#### TASK ITEM:
Which lines of the data contain the string "image"? Copy every one.

#### MATERIAL FOR THIS EXERCISE:
---*---
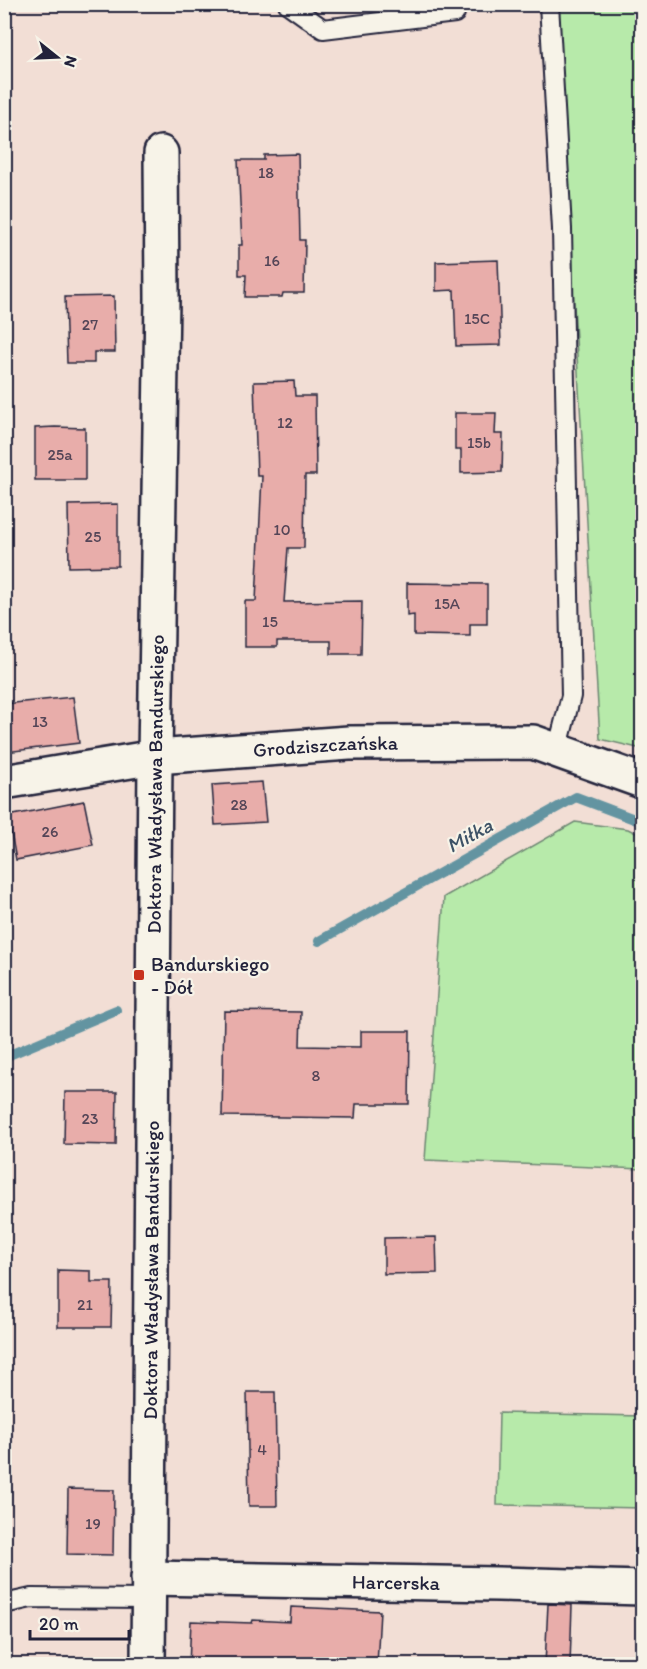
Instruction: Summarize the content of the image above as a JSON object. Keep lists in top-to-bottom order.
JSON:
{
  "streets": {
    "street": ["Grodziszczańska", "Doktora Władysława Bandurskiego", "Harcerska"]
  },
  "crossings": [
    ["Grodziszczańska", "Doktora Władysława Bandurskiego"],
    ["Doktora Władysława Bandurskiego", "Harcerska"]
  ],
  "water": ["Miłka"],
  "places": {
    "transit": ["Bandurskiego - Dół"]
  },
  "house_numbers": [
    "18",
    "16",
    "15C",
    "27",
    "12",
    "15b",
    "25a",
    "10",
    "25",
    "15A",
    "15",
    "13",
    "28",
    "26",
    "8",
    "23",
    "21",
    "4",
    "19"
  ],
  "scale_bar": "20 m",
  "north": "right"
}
---*---
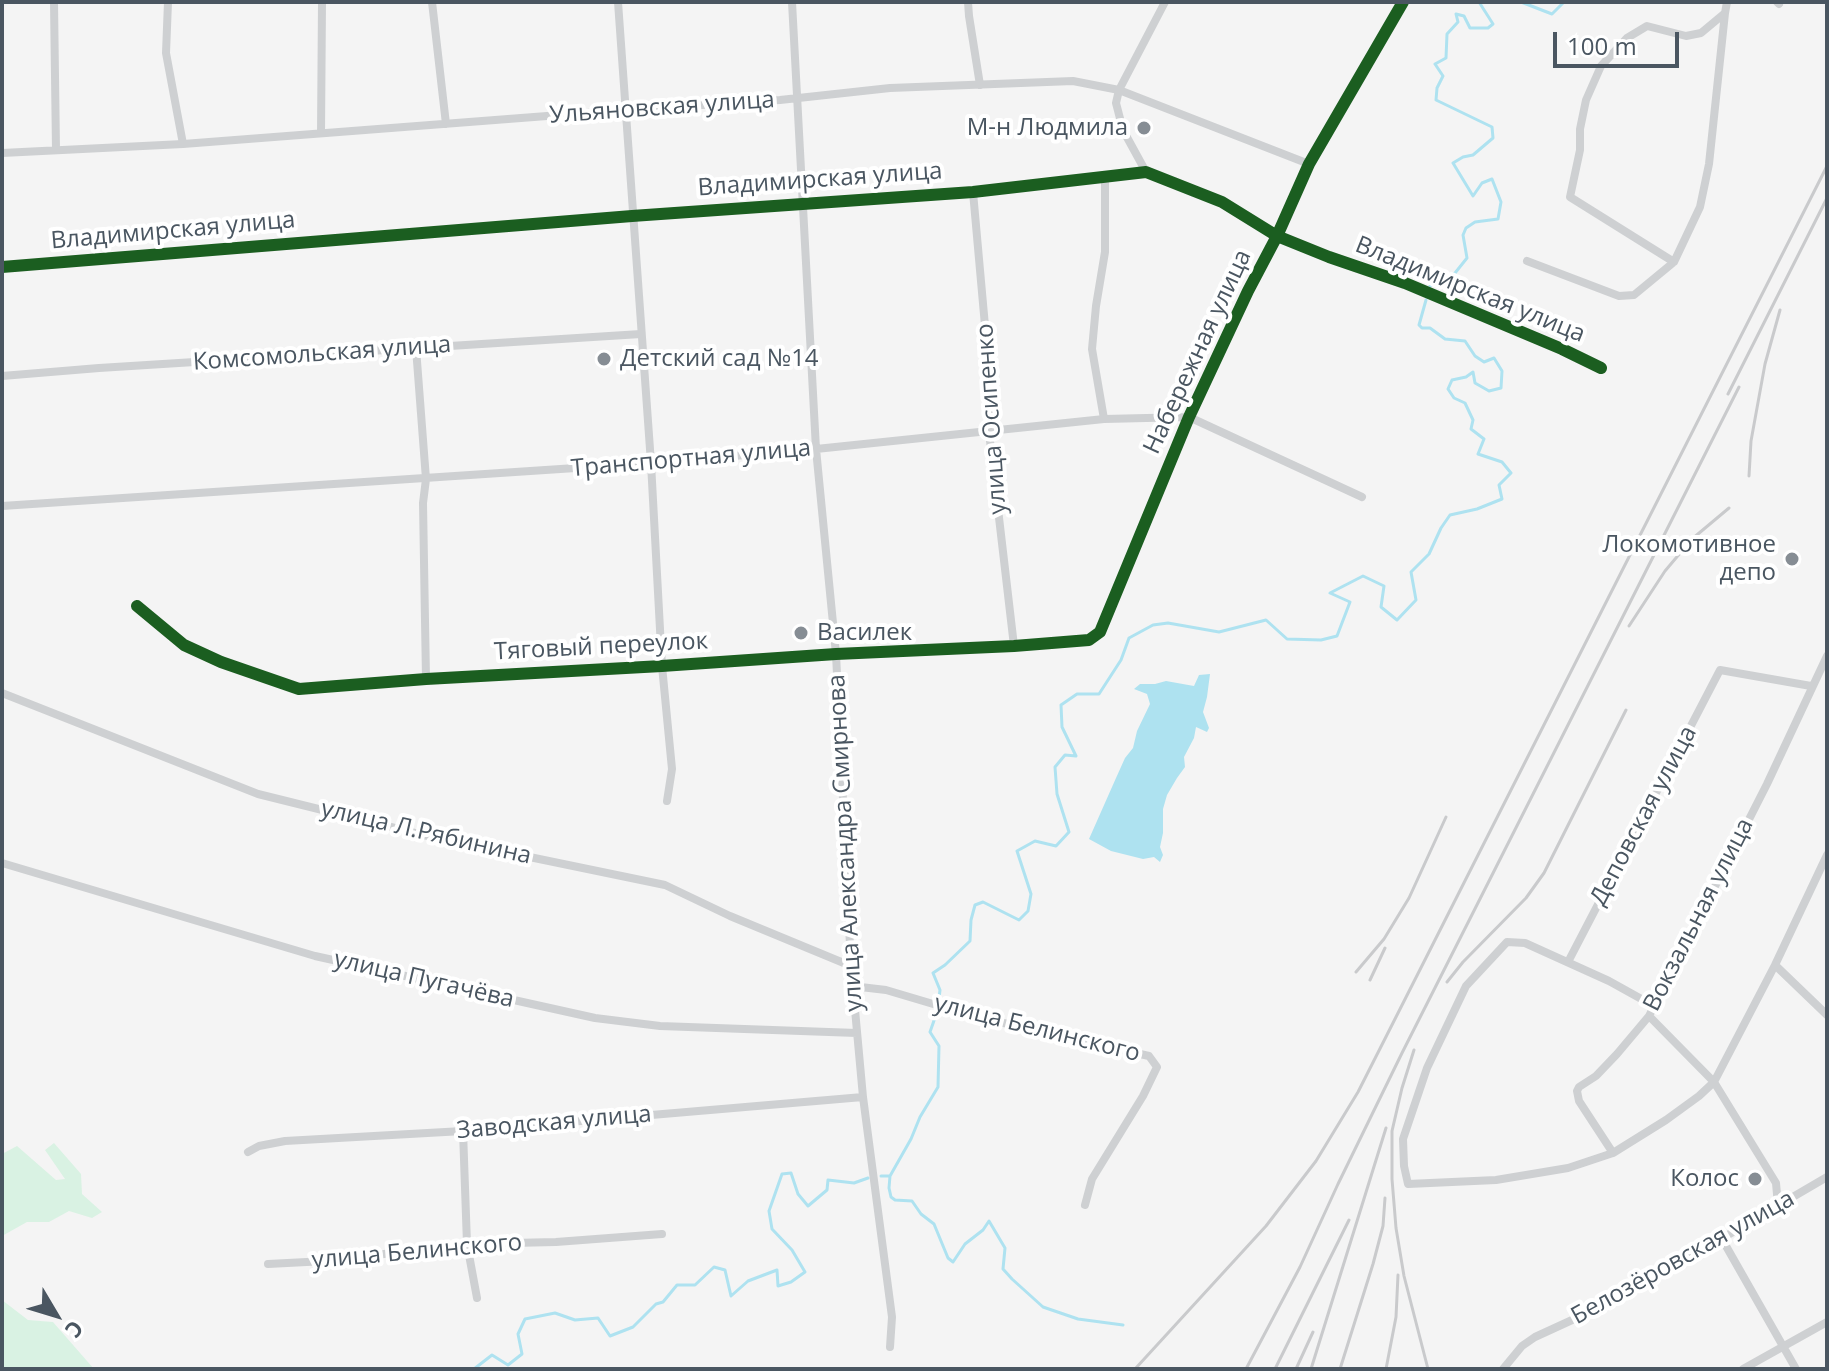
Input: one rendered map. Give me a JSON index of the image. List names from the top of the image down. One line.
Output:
---*---
#### TASK ANSWER:
Instruction: Summarize the content of the image above as a JSON object. Keep lists in top-to-bottom order.
Input: one rendered map. Give me a JSON index of the image. List names from the top of the image down. One line.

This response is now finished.